The second stage of the system evaluation engine is the propagation simulator. Take the case of single-wavelength propagation for instance. Firstly, the optical signals of Eqs. (2.6) will be placed at the input of Si waveguides. Then, the semi-analytical solutions regarding the output signals can be derived by using either the full propagation algorithm (Eqs. (2.15) and (2.20)) or the linearized version ( Eqs. (2.26) and (2.27)). Precisely, both types of simulators can be selected for the CW signals (uOOK, uPSK),
whereas only the first simulator is capable of simulating the pulsed signal (uG). In case
of the multi-wavelength co-propagation, the analysis is carried out by first extracting the mathematical expression for signals in each channel (e.g., Eq. (2.28)), and then modifying the single-channel numerical routines to the multi-channel case by using Eqs. (2.21) and Eqs. (2.30), (2.31), respectively. Therefore, the explicit numerical implementation details for full and linearized propagation models will be presented in Sec. 4.3.1 and Sec. 4.3.2, respectively.
Another important stage is the BER calculator. From Fig. 4.1, we can see that the time-domain, frequency-domain and Fourier-series KLSE calculators are available in the BER estimation. The system BERs are determined by Eqs. (3.35), (3.38) and (3.41).
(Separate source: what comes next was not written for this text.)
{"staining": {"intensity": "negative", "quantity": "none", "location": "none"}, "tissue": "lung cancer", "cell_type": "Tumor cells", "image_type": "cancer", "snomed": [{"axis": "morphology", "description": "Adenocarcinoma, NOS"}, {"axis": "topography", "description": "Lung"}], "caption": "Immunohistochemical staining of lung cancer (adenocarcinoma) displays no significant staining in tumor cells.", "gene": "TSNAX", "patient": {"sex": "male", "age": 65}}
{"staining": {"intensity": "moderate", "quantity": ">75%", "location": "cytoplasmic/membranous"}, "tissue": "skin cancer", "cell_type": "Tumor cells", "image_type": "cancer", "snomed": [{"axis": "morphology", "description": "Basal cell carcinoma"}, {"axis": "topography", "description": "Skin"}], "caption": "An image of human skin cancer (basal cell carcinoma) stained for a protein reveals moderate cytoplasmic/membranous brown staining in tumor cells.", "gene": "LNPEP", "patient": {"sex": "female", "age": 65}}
The numerical procedures to implement these calculators will be explained in Sec. 4.3.3, Sec. 4.3.4 and Sec. 4.3.5. Particularly, the time- and frequency-domain KLSE calculators are only suitable for CW signals, while the third KLSE calculator can be applied to all shape of optical signals. At this stage, the numerical discretization must be carefully performed in order to guarantee the convergence and accuracy. Once the simulation operation is completed, the whole evaluation will enter the output stage.
Last but not least, the output of the whole system evaluation is illustrated in the final part of Fig. 4.1. Specifically, four important output characteristics will be gen- erated, namely BER, eye diagrams, signal dynamics and noise dynamics. The BER results are exported in form of DAT files, and can be viewed via softwares like Matlab and Python. Moreover, the eye diagrams can be inspected either at the output of optical filters or at the back-end of the receiver. In addition, the signal dynamics and the noise dynamics can be exported by utilizing either the propagation simulator or the entire simulation engine, with the difference existing between the optical dynamics and the electrical dynamics correspondingly.